Patrick Holmes, senior director of science policy at Pfizer, says: “This is one of the few areas with a disconnect between public health need and business. We need stewardship to avoid pushing usage. If you don’t have revenues from prescription sales, how do you incentivise to run the business? And how do you make investing in research and development a viable reality?”
Germany and Sweden are experimenting with mechanisms to increase the uptake and payments made for antibiotics, and the UK is shortly set to announce results of an initial pilot “subscription” programme, whereby companies will be paid a flat fee for new antibiotics, regardless of the volumes prescribed.
But industry executives caution that the conditions and scale of all these programmes remain too modest. One says that the maximum possible UK government payment of £10mn a year is “still not substantial enough”.
Others are looking to the progress of a much larger-scale proposal in the US to offer payments decoupled from sales, as well as more guaranteed revenues from new mechanisms in other countries, including Japan.
“There is no best model yet,” says Isao Teshirogi, president of Shionogi, the Japanese pharmaceutical company, which is also participating in the UK pilot with its drug, Cefiderocol.
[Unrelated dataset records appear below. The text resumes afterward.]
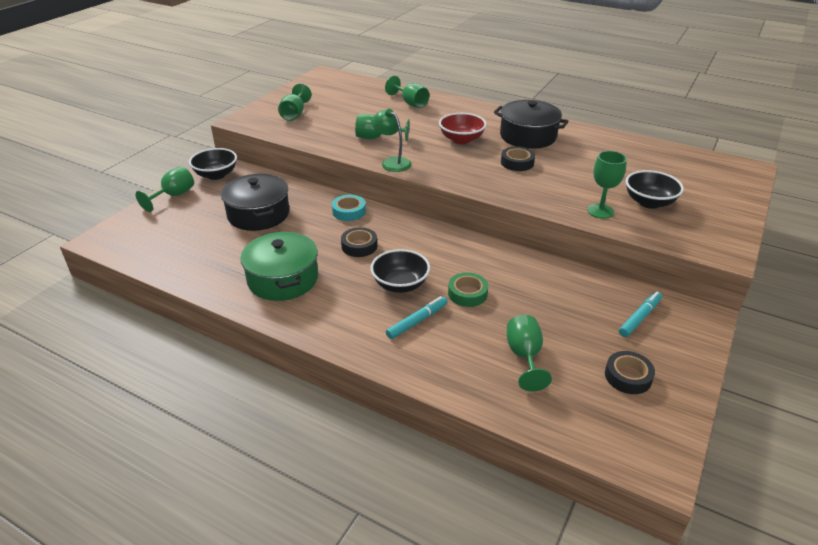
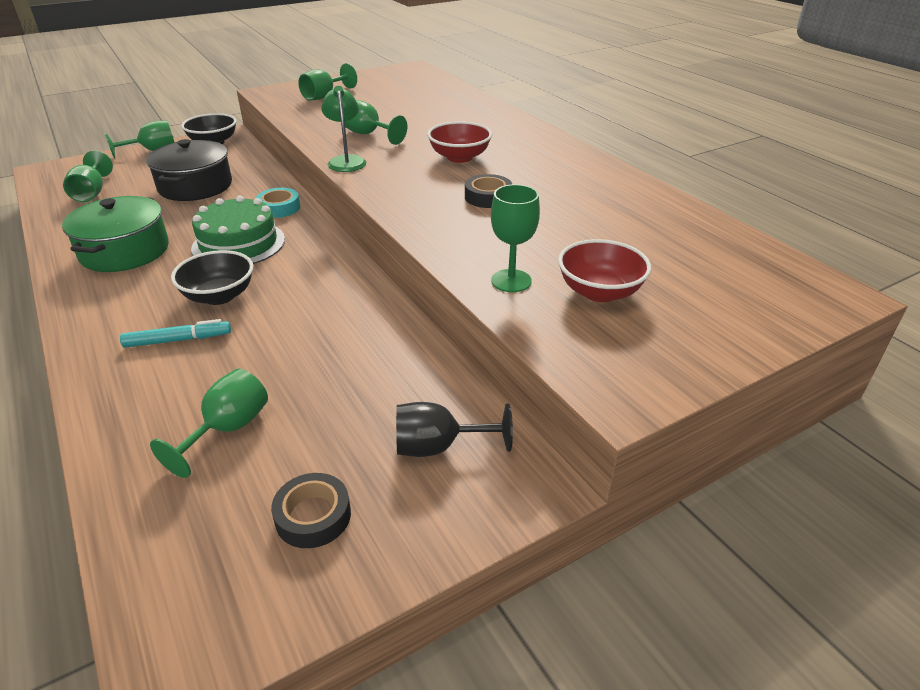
camera: 30 degrees right, 0 degrees up
black tape [341,227,377,257] -> green cake [191,196,285,264]
green goblet [385,76,429,108] -> green goblet moved to [63,150,113,202]
green tape [448,272,488,307] -> none
black pot [494,100,569,149] -> none
turquoise marker [619,292,662,337] -> black goblet [396,402,513,457]
black bowl [626,170,684,209] -> red bowl [558,239,651,302]

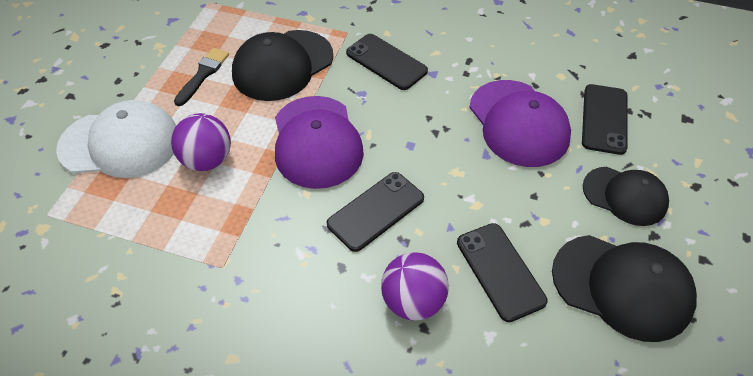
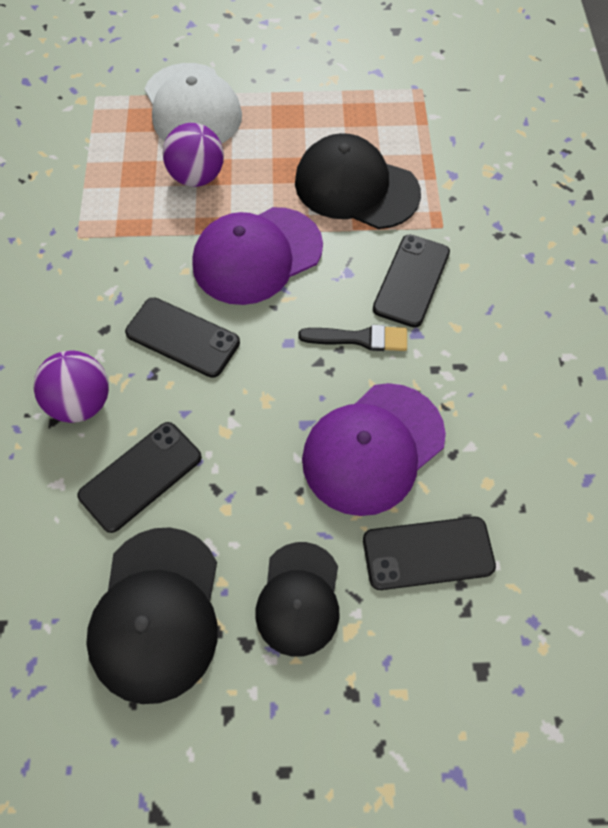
camera: 70 degrees right, 10 degrees up
black brush [174,48,229,106] -> black brush moved to [298,325,407,351]

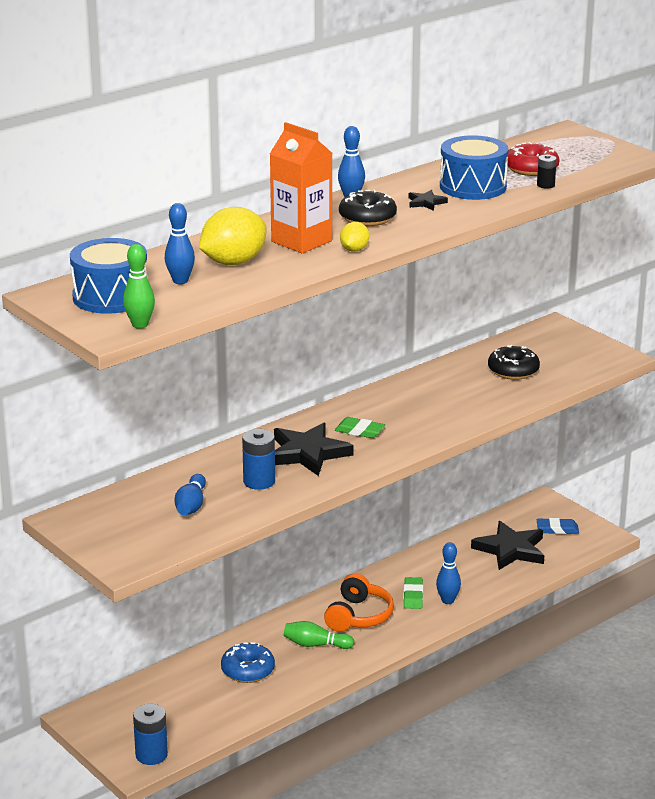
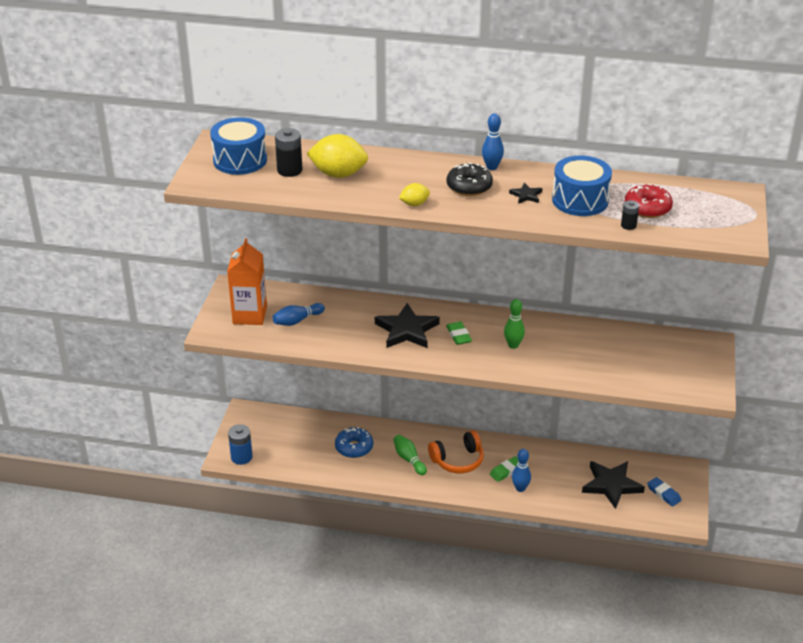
camera: 50 degrees right, 10 degrees up
green bowling pin [123,244,155,329] -> green bowling pin moved to [504,299,525,349]
blue bowling pin [165,203,195,284] -> black battery [275,128,302,177]
blue battery [242,429,275,490] -> none
orange carton [270,122,332,253] -> orange carton moved to [227,238,267,325]
black donut [488,345,540,380] -> none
He says that maintaining its manufacturing plant for the drug will require about $100mn in revenue a year. “The EU, Japan and the US would give us the minimum amount needed.”
He also points out the high costs of providing the standard of clinical data demanded by regulators to approve a new antibiotic — costs that he believes could be safely reduced.
For Teshirogi, it is his company’s sense of public responsibility that keeps it active for now, even if the financial rewards are modest. “When I became head of research and development 20 years ago, I had a lengthy discussion with my predecessor on whether we should follow other companies and get rid of antibiotics,” he says. “We came to the conclusion that, if we exit, then pretty much no company in Japan will be present. As long as we are able to continue the business, even without a large financial profit, let’s continue.”
But, in the longer term, a much larger overhaul of incentives, regulation and public health interventions will be required to stop the continued growth in drug resistance.